**Activity**
Retype each entry exactly. Skip any pictures.

**Record set**
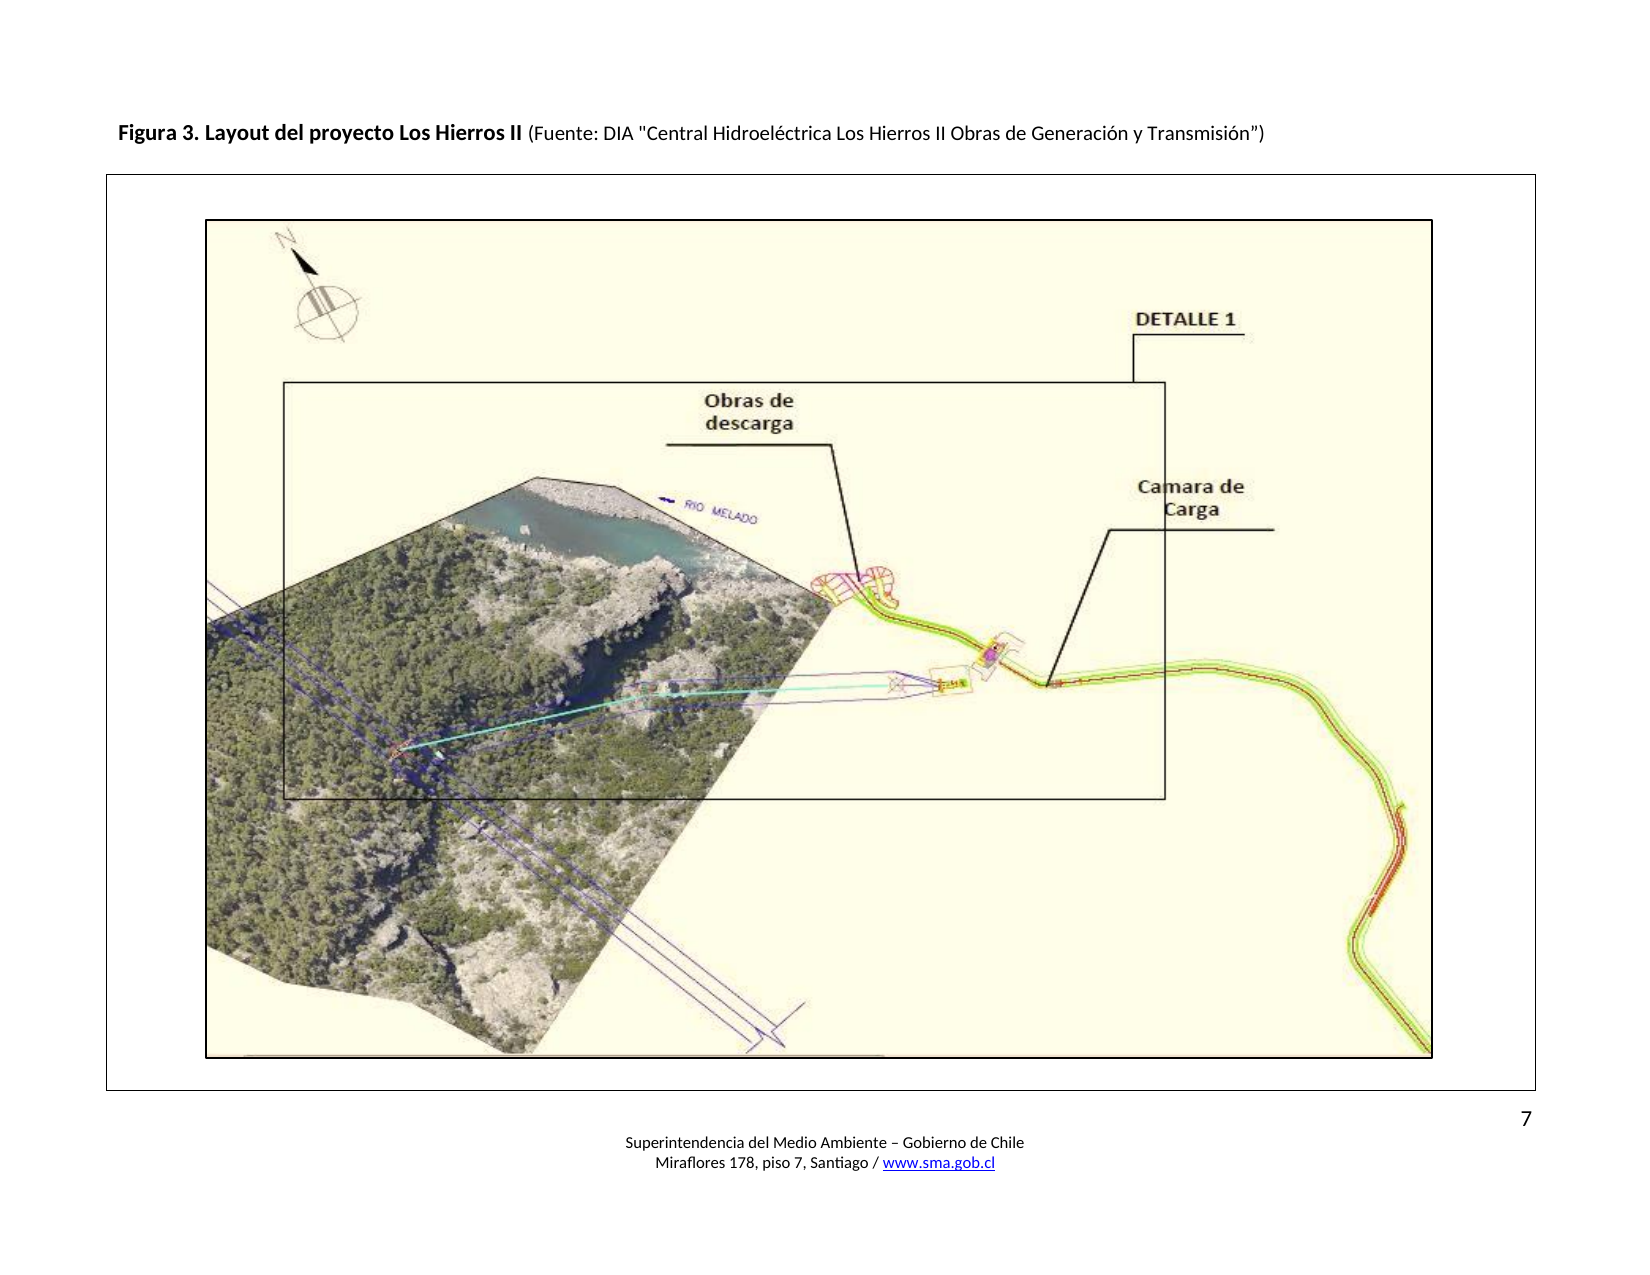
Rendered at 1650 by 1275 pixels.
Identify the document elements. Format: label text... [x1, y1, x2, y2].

table_header [107, 175, 1535, 1090]
text Figura 3. Layout del proyecto Los Hierros II (Fuente: DIA "Central Hidroeléctrica Los Hierros II Obras de Generación y Transmisión”) [118, 118, 1532, 146]
picture [207, 221, 1431, 1057]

**Task solution**
Rendered at 1650 by 1275 pixels.
Identify the document elements. Format: label text... [x1, y1, x2, y2].

table_header [107, 175, 1535, 1090]
text Figura 3. Layout del proyecto Los Hierros II (Fuente: DIA "Central Hidroeléctrica Los Hierros II Obras de Generación y Transmisión”) [118, 118, 1532, 146]
picture [207, 221, 1431, 1057]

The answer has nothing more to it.